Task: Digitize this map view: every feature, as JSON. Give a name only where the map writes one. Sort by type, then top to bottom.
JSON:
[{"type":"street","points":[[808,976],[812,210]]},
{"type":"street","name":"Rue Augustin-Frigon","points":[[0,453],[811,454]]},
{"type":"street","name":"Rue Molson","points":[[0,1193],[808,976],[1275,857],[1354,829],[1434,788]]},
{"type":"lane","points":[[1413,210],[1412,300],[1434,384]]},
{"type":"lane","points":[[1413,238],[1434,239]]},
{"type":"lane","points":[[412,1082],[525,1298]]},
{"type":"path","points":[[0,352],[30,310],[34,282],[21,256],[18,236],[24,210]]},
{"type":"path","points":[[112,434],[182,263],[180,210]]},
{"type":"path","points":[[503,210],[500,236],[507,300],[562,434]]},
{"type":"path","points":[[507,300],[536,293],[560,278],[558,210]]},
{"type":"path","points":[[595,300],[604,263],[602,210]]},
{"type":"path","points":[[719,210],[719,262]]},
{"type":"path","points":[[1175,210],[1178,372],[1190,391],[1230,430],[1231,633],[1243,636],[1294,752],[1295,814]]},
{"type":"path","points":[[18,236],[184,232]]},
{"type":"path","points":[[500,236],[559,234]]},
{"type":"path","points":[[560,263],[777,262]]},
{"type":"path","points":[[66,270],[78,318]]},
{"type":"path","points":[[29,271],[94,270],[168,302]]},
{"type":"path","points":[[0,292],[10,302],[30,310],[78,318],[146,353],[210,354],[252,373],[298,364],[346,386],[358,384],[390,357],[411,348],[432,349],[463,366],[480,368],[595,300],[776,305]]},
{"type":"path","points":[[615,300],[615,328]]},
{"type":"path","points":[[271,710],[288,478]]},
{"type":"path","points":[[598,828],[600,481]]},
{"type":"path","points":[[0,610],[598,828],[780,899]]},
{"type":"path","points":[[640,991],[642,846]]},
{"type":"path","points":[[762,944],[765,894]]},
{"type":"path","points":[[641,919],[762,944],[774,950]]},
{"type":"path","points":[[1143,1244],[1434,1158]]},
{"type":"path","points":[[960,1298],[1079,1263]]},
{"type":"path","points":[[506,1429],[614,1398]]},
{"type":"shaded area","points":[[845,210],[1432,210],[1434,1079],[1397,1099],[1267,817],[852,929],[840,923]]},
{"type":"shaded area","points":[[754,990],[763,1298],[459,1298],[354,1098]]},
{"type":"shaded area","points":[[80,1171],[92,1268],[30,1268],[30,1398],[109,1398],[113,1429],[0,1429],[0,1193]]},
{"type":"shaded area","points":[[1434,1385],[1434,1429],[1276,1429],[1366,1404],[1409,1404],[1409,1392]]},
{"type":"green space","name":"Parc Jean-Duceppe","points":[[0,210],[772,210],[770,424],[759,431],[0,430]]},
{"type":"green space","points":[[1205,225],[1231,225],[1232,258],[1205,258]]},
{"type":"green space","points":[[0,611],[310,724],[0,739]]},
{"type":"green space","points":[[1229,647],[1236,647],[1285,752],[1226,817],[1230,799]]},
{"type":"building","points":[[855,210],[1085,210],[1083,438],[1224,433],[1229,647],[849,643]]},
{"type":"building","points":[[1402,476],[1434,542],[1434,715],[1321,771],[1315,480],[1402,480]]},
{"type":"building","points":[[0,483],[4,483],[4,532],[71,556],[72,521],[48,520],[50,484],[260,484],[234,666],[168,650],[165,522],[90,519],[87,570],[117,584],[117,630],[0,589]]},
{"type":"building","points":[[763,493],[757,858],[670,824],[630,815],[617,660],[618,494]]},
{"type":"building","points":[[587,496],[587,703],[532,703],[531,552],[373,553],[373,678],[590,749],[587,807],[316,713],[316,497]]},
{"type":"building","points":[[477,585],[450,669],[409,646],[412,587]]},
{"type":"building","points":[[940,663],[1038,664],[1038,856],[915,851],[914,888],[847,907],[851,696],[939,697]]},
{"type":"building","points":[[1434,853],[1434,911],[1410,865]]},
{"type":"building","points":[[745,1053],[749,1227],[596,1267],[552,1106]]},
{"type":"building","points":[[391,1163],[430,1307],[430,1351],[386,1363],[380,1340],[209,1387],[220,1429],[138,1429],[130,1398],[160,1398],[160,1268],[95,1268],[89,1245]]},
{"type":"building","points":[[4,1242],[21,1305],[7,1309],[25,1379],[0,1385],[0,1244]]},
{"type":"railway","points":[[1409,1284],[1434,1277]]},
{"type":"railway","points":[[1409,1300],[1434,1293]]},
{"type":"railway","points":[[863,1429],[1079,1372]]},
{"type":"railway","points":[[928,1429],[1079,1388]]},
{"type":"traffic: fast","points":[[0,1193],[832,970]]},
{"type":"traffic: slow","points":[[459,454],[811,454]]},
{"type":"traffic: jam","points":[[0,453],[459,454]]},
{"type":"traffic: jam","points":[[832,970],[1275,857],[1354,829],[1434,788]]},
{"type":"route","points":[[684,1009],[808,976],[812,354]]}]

◇ ◇ ◇

*Work request*.
Scan the material above for "shaded". Copy every line where it appears.

*Answer area*.
{"type":"shaded area","points":[[845,210],[1432,210],[1434,1079],[1397,1099],[1267,817],[852,929],[840,923]]},
{"type":"shaded area","points":[[754,990],[763,1298],[459,1298],[354,1098]]},
{"type":"shaded area","points":[[80,1171],[92,1268],[30,1268],[30,1398],[109,1398],[113,1429],[0,1429],[0,1193]]},
{"type":"shaded area","points":[[1434,1385],[1434,1429],[1276,1429],[1366,1404],[1409,1404],[1409,1392]]},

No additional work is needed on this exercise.